The automated resolution of cognitive tasks primarily relies on learning algorithms applied to neural networks which, when executed on standard architectures, lead to a power consumption several orders of magnitude larger than what the brain would require. This consumption can be drastically reduced by using hardware computing systems with an architecture inspired by biological or physical models, based on nanodevices mimicking the properties of neurons such as the emission of stochastic or synchronous spikes.

Numerous theoretical proposals have shown that nanoscale and multifunctional magnetic tunnel junctions (MTJ) are particularly adapted. The next step is to have a large number of such components interacting on-chip via reconfigurable coupling weights, and demonstrate experimentally an advantage on standard cognitive tasks, both in terms of performance and energy consumption.

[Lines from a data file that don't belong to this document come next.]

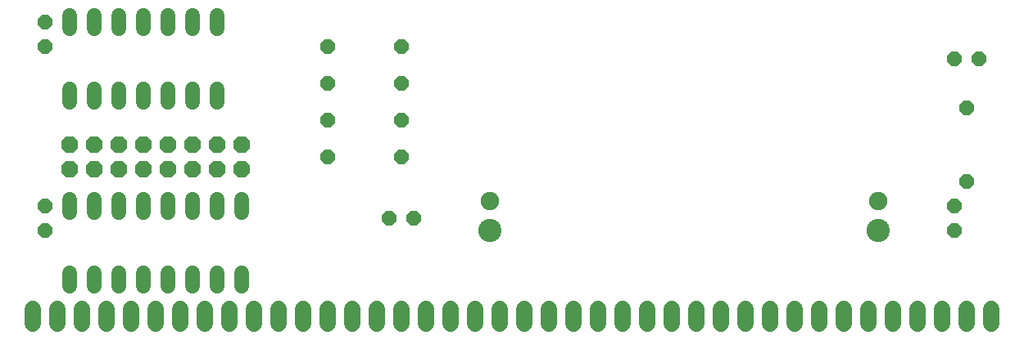
<source format=gbs>
G75*
%MOIN*%
%OFA0B0*%
%FSLAX24Y24*%
%IPPOS*%
%LPD*%
%AMOC8*
5,1,8,0,0,1.08239X$1,22.5*
%
%ADD10C,0.0680*%
%ADD11OC8,0.0600*%
%ADD12C,0.0600*%
%ADD13OC8,0.0680*%
%ADD14C,0.0749*%
%ADD15C,0.0946*%
D10*
X000600Y000800D02*
X000600Y001400D01*
X001600Y001400D02*
X001600Y000800D01*
X002600Y000800D02*
X002600Y001400D01*
X003600Y001400D02*
X003600Y000800D01*
X004600Y000800D02*
X004600Y001400D01*
X005600Y001400D02*
X005600Y000800D01*
X006600Y000800D02*
X006600Y001400D01*
X007600Y001400D02*
X007600Y000800D01*
X008600Y000800D02*
X008600Y001400D01*
X009600Y001400D02*
X009600Y000800D01*
X010600Y000800D02*
X010600Y001400D01*
X011600Y001400D02*
X011600Y000800D01*
X012600Y000800D02*
X012600Y001400D01*
X013600Y001400D02*
X013600Y000800D01*
X014600Y000800D02*
X014600Y001400D01*
X015600Y001400D02*
X015600Y000800D01*
X016600Y000800D02*
X016600Y001400D01*
X017600Y001400D02*
X017600Y000800D01*
X018600Y000800D02*
X018600Y001400D01*
X019600Y001400D02*
X019600Y000800D01*
X020600Y000800D02*
X020600Y001400D01*
X021600Y001400D02*
X021600Y000800D01*
X022600Y000800D02*
X022600Y001400D01*
X023600Y001400D02*
X023600Y000800D01*
X024600Y000800D02*
X024600Y001400D01*
X025600Y001400D02*
X025600Y000800D01*
X026600Y000800D02*
X026600Y001400D01*
X027600Y001400D02*
X027600Y000800D01*
X028600Y000800D02*
X028600Y001400D01*
X029600Y001400D02*
X029600Y000800D01*
X030600Y000800D02*
X030600Y001400D01*
X031600Y001400D02*
X031600Y000800D01*
X032600Y000800D02*
X032600Y001400D01*
X033600Y001400D02*
X033600Y000800D01*
X034600Y000800D02*
X034600Y001400D01*
X035600Y001400D02*
X035600Y000800D01*
X036600Y000800D02*
X036600Y001400D01*
X037600Y001400D02*
X037600Y000800D01*
X038600Y000800D02*
X038600Y001400D01*
X039600Y001400D02*
X039600Y000800D01*
D11*
X038100Y004600D03*
X038100Y005600D03*
X038600Y006600D03*
X038600Y009600D03*
X038100Y011600D03*
X039100Y011600D03*
X016100Y005100D03*
X015100Y005100D03*
X015600Y007600D03*
X012600Y007600D03*
X012600Y009100D03*
X015600Y009100D03*
X015600Y010600D03*
X012600Y010600D03*
X012600Y012100D03*
X015600Y012100D03*
X001100Y012100D03*
X001100Y013100D03*
X001100Y005600D03*
X001100Y004600D03*
D12*
X002100Y005340D02*
X002100Y005860D01*
X003100Y005860D02*
X003100Y005340D01*
X004100Y005340D02*
X004100Y005860D01*
X005100Y005860D02*
X005100Y005340D01*
X006100Y005340D02*
X006100Y005860D01*
X007100Y005860D02*
X007100Y005340D01*
X008100Y005340D02*
X008100Y005860D01*
X009100Y005860D02*
X009100Y005340D01*
X009100Y002860D02*
X009100Y002340D01*
X008100Y002340D02*
X008100Y002860D01*
X007100Y002860D02*
X007100Y002340D01*
X006100Y002340D02*
X006100Y002860D01*
X005100Y002860D02*
X005100Y002340D01*
X004100Y002340D02*
X004100Y002860D01*
X003100Y002860D02*
X003100Y002340D01*
X002100Y002340D02*
X002100Y002860D01*
X002100Y009840D02*
X002100Y010360D01*
X003100Y010360D02*
X003100Y009840D01*
X004100Y009840D02*
X004100Y010360D01*
X005100Y010360D02*
X005100Y009840D01*
X006100Y009840D02*
X006100Y010360D01*
X007100Y010360D02*
X007100Y009840D01*
X008100Y009840D02*
X008100Y010360D01*
X008100Y012840D02*
X008100Y013360D01*
X007100Y013360D02*
X007100Y012840D01*
X006100Y012840D02*
X006100Y013360D01*
X005100Y013360D02*
X005100Y012840D01*
X004100Y012840D02*
X004100Y013360D01*
X003100Y013360D02*
X003100Y012840D01*
X002100Y012840D02*
X002100Y013360D01*
D13*
X002100Y008100D03*
X003100Y008100D03*
X004100Y008100D03*
X005100Y008100D03*
X006100Y008100D03*
X007100Y008100D03*
X008100Y008100D03*
X009100Y008100D03*
X009100Y007100D03*
X008100Y007100D03*
X007100Y007100D03*
X006100Y007100D03*
X005100Y007100D03*
X004100Y007100D03*
X003100Y007100D03*
X002100Y007100D03*
D14*
X019194Y005781D03*
X035006Y005781D03*
D15*
X035006Y004600D03*
X019194Y004600D03*
M02*

</source>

This Master 2 research project is part of a larger collaboration between Leti and Spintec, and can later be extended to a PhD project. We propose to i/ study the coupling dynamics of off-chip coupled stochastic MTJs, ii/ perform the characterization of small hybrid (CMOS+sMTJ) integrated circuits acting as binary stochastic neurons.  The candidate will become familiar with the inner workings of the neural network, such as the importance of topology and stochasticity on runtime and efficiency, using Matlab or Python toy models. An understanding of the device physics, in particular the impact of stack design and nanofabrication choices on the measured characteristics will also be needed.

We are looking for outstanding applicants with a strong background in the physics of electronic and magnetic components, as well as nanofabrication and electrical characterization techniques. Basic knowledge in neuromorphic computing is an advantage. An enthusiasm for scientific research and the ability to communicate in a pluridisciplinary environment will be highly valued.